Quem: as seleções de Espanha e Brasil. O que: ainda precisam cortar um goleiro antes da lista final da Copa do Mundo de 2026. Quando: decisão até 18 de maio. Onde: concentração em Orlando (BRA) e amistosos em solo europeu (ESP). Por quê: os técnicos Luis de la Fuente e Carlo Ancelotti levaram quatro atletas da posição para a última Data Fifa a fim de testar opções antes dos 26 nomes definitivos.
Por dentro do dilema: quatro nomes para três vagas
Na Espanha, De la Fuente mantém Unai Simón como titular desde a Euro 2020, mas convocou David Raya, Álex Remiro e o emergente Joan García (Barcelona) para avaliar desempenho e liderança em campo.
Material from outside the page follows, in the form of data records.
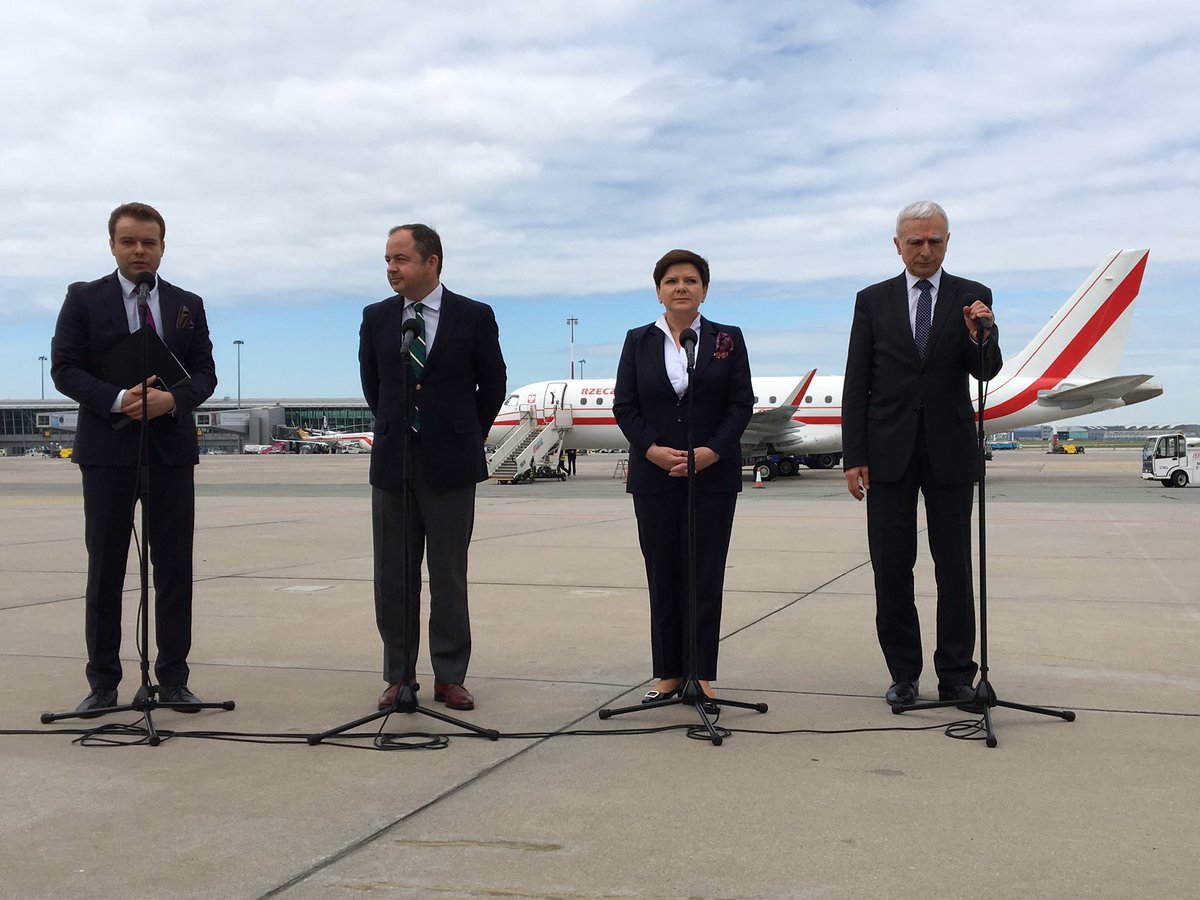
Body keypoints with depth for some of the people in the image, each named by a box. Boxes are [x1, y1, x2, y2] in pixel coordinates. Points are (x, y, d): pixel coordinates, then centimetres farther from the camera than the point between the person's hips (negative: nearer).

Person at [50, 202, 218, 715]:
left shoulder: (188, 305, 11)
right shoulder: (84, 300, 4)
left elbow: (205, 373, 7)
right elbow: (64, 369, -2)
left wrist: (174, 399, -14)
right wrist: (117, 399, -17)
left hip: (171, 448, 2)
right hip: (107, 448, -2)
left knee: (174, 568, 3)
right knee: (105, 568, 4)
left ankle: (173, 678, 11)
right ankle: (103, 681, 12)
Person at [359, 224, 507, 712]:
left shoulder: (474, 317, -3)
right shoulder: (376, 318, 6)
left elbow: (493, 384, 6)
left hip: (450, 464, -3)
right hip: (393, 462, 3)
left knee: (449, 575, 3)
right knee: (394, 576, 7)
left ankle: (450, 677, 11)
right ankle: (398, 675, 16)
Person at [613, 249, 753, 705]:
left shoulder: (727, 339, 5)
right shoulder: (638, 341, 8)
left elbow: (741, 404, 0)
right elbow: (624, 406, 4)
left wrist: (711, 452, -13)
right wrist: (653, 449, -11)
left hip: (713, 474, -1)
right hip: (655, 476, 1)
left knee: (705, 575, 0)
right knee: (663, 573, 4)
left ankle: (701, 672, 7)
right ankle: (668, 672, 12)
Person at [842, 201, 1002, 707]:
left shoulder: (973, 299, 5)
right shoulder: (873, 301, 6)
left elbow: (987, 372, -6)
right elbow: (856, 385, 4)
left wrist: (981, 336, -28)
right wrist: (853, 457, -2)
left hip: (949, 452, -1)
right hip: (889, 454, 1)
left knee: (954, 568, 3)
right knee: (891, 569, 4)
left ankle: (956, 676, 11)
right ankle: (903, 674, 14)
Já o Brasil de Ancelotti trabalha com Alisson (em fase final de recuperação), Ederson, Bento e Hugo Souza. A lesão do goleiro do Liverpool abriu espaço para Hugo na última janela, elevando a concorrência interna.
Critérios técnicos que pesam na escolha
Os dois treinadores mencionam publicamente três fatores antes de definir o corte:
- Regularidade em clube: minutos jogados e participação em competições continentais.
- Sintonia com a linha defensiva: ritmo de saída de bola e comandos de voz, cruciais para sistemas que iniciam a construção desde o goleiro.
- Histórico em torneios curtos: resistência a pressão de mata-matas, ponto em que Simón e Alisson têm vantagem pelos títulos recentes (Euro 2024 e Copa América 2024, respectivamente).
Raio-X dos candidatos
Espanha
- Unai Simón (28 anos, Athletic): 1,89 m; 57 jogos pela seleção; campeão da Euro 2024.
- David Raya (30 anos, Arsenal): 1,83 m; 14 jogos; líder da Premier League em passes longos completos 2025/26.
- Álex Remiro (31 anos, Real Sociedad): 1,91 m; 9 jogos; melhor aproveitamento de defesas na La Liga 2024/25 (78%).
- Joan García (23 anos, Barcelona): 1,92 m; estreante; 12 clean sheets em 19 partidas como titular no Espanhol 2025/26.
Brasil
- Alisson (33 anos, Liverpool): 1,93 m; 79 jogos; 86% de defesas em finais de Copa América.
- Ederson (32 anos, Fenerbahçe): 1,88 m; 32 jogos; maior precisão de passes (93%) entre goleiros da Süper Lig 2025/26.
- Bento (27 anos, Al-Nassr): 1,90 m; 8 jogos; titular contra a França, 4 defesas difíceis em 90 min.
- Hugo Souza (26 anos, Corinthians): 1,96 m; 2 jogos; média de 4,1 defesas por partida no Brasileirão 2025.
Como a decisão impacta o plano tático
No modelo espanhol, o goleiro age como regista inicial, quebrando linhas com passes rasantes para laterais projetados. Simón é quem mais domina esse fundamento, mas Raya aparece como alternativa de pé direito refinado. Caso García seja mantido, De la Fuente ganharia alcance aéreo e reflexos rápidos em curta distância, úteis contra seleções que abusam de cruzamentos.
Imagem: Judithgraphy
O Brasil, sob Ancelotti, alterna construção curta e bolas longas para extremos velozes. Alisson é o mais completo, enquanto Ederson adiciona lançamentos de 60+ m que viram contra-ataques imediatos. Bento mostrou frieza em amistoso contra a França, enquanto Hugo, o mais alto do grupo, é peça de segurança em bolas paradas — ponto vulnerável nos 12 gols sofridos pelo Brasil desde 2025.
Próximos passos até 18 de maio
De la Fuente testará sua rotação diante do Egito, priorizando minutos a Joan García e Remiro. Ancelotti, por sua vez, decide se preserva Ederson ou coloca Hugo como titular contra a Croácia para avaliá-lo sob pressão europeia. O desempenho individual nesses amistosos deve pesar mais que a história prévia na escolha final.
Conclusão prospectiva: a luta pela última vaga na meta de Espanha e Brasil não é mero detalhe de lista — ela define o perfil de saída de bola e de comando defensivo que veremos no próximo Mundial. A decisão de ambos os técnicos, marcada para 18 de maio, oferecerá um retrato claro da postura que cada seleção adotará no Canadá, Estados Unidos e México. Até lá, cada defesa, cada saída do gol e cada passe de risco serão minuciosamente analisados pelos analistas das comissões e, claro, pelos rivais que monitoram possíveis brechas.